If the US can control access to the seeds and chemicals needed to make agriculture work, then they can dictate terms to the world’s hungry people.
The Pentagon’s National Defence University took note in a 2003-issued paper - “Agribusiness (now) is to the United States what oil is to the Middle East.” It’s now considered a “strategic weapon in the arsenal of the world’s only superpower,” but at a huge cost to consumers everywhere.
There is only one way forward if we are to be saved from the horrific spectacle of millions dying at the hands of corporate agribusiness.
Socialists, environmentalists, farmers and consumers must get together to build an international movement that challenges the capitalist control of our food chain.

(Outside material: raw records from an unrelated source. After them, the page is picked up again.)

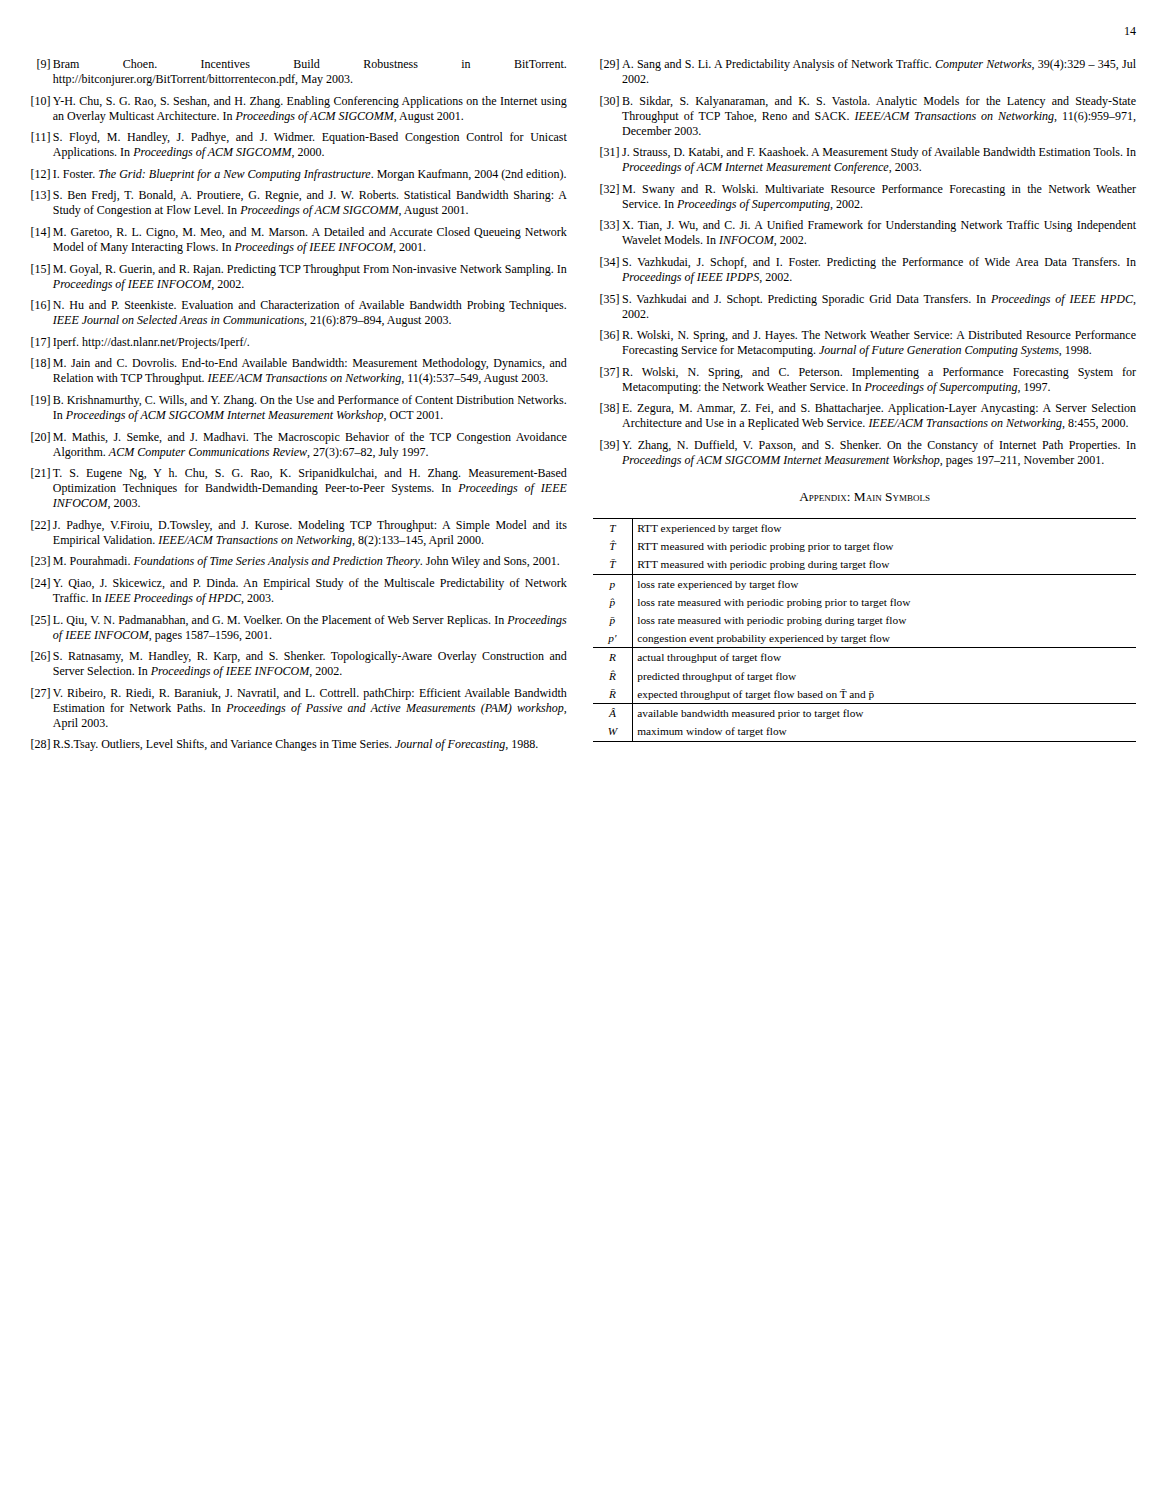14
[9] Bram Choen. Incentives Build Robustness in BitTorrent. http://bitconjurer.org/BitTorrent/bittorrentecon.pdf, May 2003.
[10] Y-H. Chu, S. G. Rao, S. Seshan, and H. Zhang. Enabling Conferencing Applications on the Internet using an Overlay Multicast Architecture. In Proceedings of ACM SIGCOMM, August 2001.
[11] S. Floyd, M. Handley, J. Padhye, and J. Widmer. Equation-Based Congestion Control for Unicast Applications. In Proceedings of ACM SIGCOMM, 2000.
[12] I. Foster. The Grid: Blueprint for a New Computing Infrastructure. Morgan Kaufmann, 2004 (2nd edition).
[13] S. Ben Fredj, T. Bonald, A. Proutiere, G. Regnie, and J. W. Roberts. Statistical Bandwidth Sharing: A Study of Congestion at Flow Level. In Proceedings of ACM SIGCOMM, August 2001.
[14] M. Garetoo, R. L. Cigno, M. Meo, and M. Marson. A Detailed and Accurate Closed Queueing Network Model of Many Interacting Flows. In Proceedings of IEEE INFOCOM, 2001.
[15] M. Goyal, R. Guerin, and R. Rajan. Predicting TCP Throughput From Non-invasive Network Sampling. In Proceedings of IEEE INFOCOM, 2002.
[16] N. Hu and P. Steenkiste. Evaluation and Characterization of Available Bandwidth Probing Techniques. IEEE Journal on Selected Areas in Communications, 21(6):879–894, August 2003.
[17] Iperf. http://dast.nlanr.net/Projects/Iperf/.
[18] M. Jain and C. Dovrolis. End-to-End Available Bandwidth: Measurement Methodology, Dynamics, and Relation with TCP Throughput. IEEE/ACM Transactions on Networking, 11(4):537–549, August 2003.
[19] B. Krishnamurthy, C. Wills, and Y. Zhang. On the Use and Performance of Content Distribution Networks. In Proceedings of ACM SIGCOMM Internet Measurement Workshop, OCT 2001.
[20] M. Mathis, J. Semke, and J. Madhavi. The Macroscopic Behavior of the TCP Congestion Avoidance Algorithm. ACM Computer Communications Review, 27(3):67–82, July 1997.
[21] T. S. Eugene Ng, Y h. Chu, S. G. Rao, K. Sripanidkulchai, and H. Zhang. Measurement-Based Optimization Techniques for Bandwidth-Demanding Peer-to-Peer Systems. In Proceedings of IEEE INFOCOM, 2003.
[22] J. Padhye, V.Firoiu, D.Towsley, and J. Kurose. Modeling TCP Throughput: A Simple Model and its Empirical Validation. IEEE/ACM Transactions on Networking, 8(2):133–145, April 2000.
[23] M. Pourahmadi. Foundations of Time Series Analysis and Prediction Theory. John Wiley and Sons, 2001.
[24] Y. Qiao, J. Skicewicz, and P. Dinda. An Empirical Study of the Multiscale Predictability of Network Traffic. In IEEE Proceedings of HPDC, 2003.
[25] L. Qiu, V. N. Padmanabhan, and G. M. Voelker. On the Placement of Web Server Replicas. In Proceedings of IEEE INFOCOM, pages 1587–1596, 2001.
[26] S. Ratnasamy, M. Handley, R. Karp, and S. Shenker. Topologically-Aware Overlay Construction and Server Selection. In Proceedings of IEEE INFOCOM, 2002.
[27] V. Ribeiro, R. Riedi, R. Baraniuk, J. Navratil, and L. Cottrell. pathChirp: Efficient Available Bandwidth Estimation for Network Paths. In Proceedings of Passive and Active Measurements (PAM) workshop, April 2003.
[28] R.S.Tsay. Outliers, Level Shifts, and Variance Changes in Time Series. Journal of Forecasting, 1988.
[29] A. Sang and S. Li. A Predictability Analysis of Network Traffic. Computer Networks, 39(4):329 – 345, Jul 2002.
[30] B. Sikdar, S. Kalyanaraman, and K. S. Vastola. Analytic Models for the Latency and Steady-State Throughput of TCP Tahoe, Reno and SACK. IEEE/ACM Transactions on Networking, 11(6):959–971, December 2003.
[31] J. Strauss, D. Katabi, and F. Kaashoek. A Measurement Study of Available Bandwidth Estimation Tools. In Proceedings of ACM Internet Measurement Conference, 2003.
[32] M. Swany and R. Wolski. Multivariate Resource Performance Forecasting in the Network Weather Service. In Proceedings of Supercomputing, 2002.
[33] X. Tian, J. Wu, and C. Ji. A Unified Framework for Understanding Network Traffic Using Independent Wavelet Models. In INFOCOM, 2002.
[34] S. Vazhkudai, J. Schopf, and I. Foster. Predicting the Performance of Wide Area Data Transfers. In Proceedings of IEEE IPDPS, 2002.
[35] S. Vazhkudai and J. Schopt. Predicting Sporadic Grid Data Transfers. In Proceedings of IEEE HPDC, 2002.
[36] R. Wolski, N. Spring, and J. Hayes. The Network Weather Service: A Distributed Resource Performance Forecasting Service for Metacomputing. Journal of Future Generation Computing Systems, 1998.
[37] R. Wolski, N. Spring, and C. Peterson. Implementing a Performance Forecasting System for Metacomputing: the Network Weather Service. In Proceedings of Supercomputing, 1997.
[38] E. Zegura, M. Ammar, Z. Fei, and S. Bhattacharjee. Application-Layer Anycasting: A Server Selection Architecture and Use in a Replicated Web Service. IEEE/ACM Transactions on Networking, 8:455, 2000.
[39] Y. Zhang, N. Duffield, V. Paxson, and S. Shenker. On the Constancy of Internet Path Properties. In Proceedings of ACM SIGCOMM Internet Measurement Workshop, pages 197–211, November 2001.
Appendix: Main Symbols
| T | RTT experienced by target flow |
| T̂ | RTT measured with periodic probing prior to target flow |
| T̄ | RTT measured with periodic probing during target flow |
| p | loss rate experienced by target flow |
| p̂ | loss rate measured with periodic probing prior to target flow |
| p̄ | loss rate measured with periodic probing during target flow |
| p′ | congestion event probability experienced by target flow |
| R | actual throughput of target flow |
| R̂ | predicted throughput of target flow |
| R̄ | expected throughput of target flow based on T̄ and p̄ |
| Â | available bandwidth measured prior to target flow |
| W | maximum window of target flow |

All across the poor world people are already getting political about the food crisis and demanding action. The challenge for activists in the rich countries is to build solidarity with them and take on our companies and governments. Now more than ever the world needs a completely different model of farming, based on protecting poor peasants around the world who have historically been the ones that always fed humanity. We must move towards a more organic form of agro-ecology, farming in a way that protects other species and enriches our soil for future generations. If we leave farming to the capitalists they will rob all life from the soil and sacrifice the poor on the altar of ever greater profits for the few.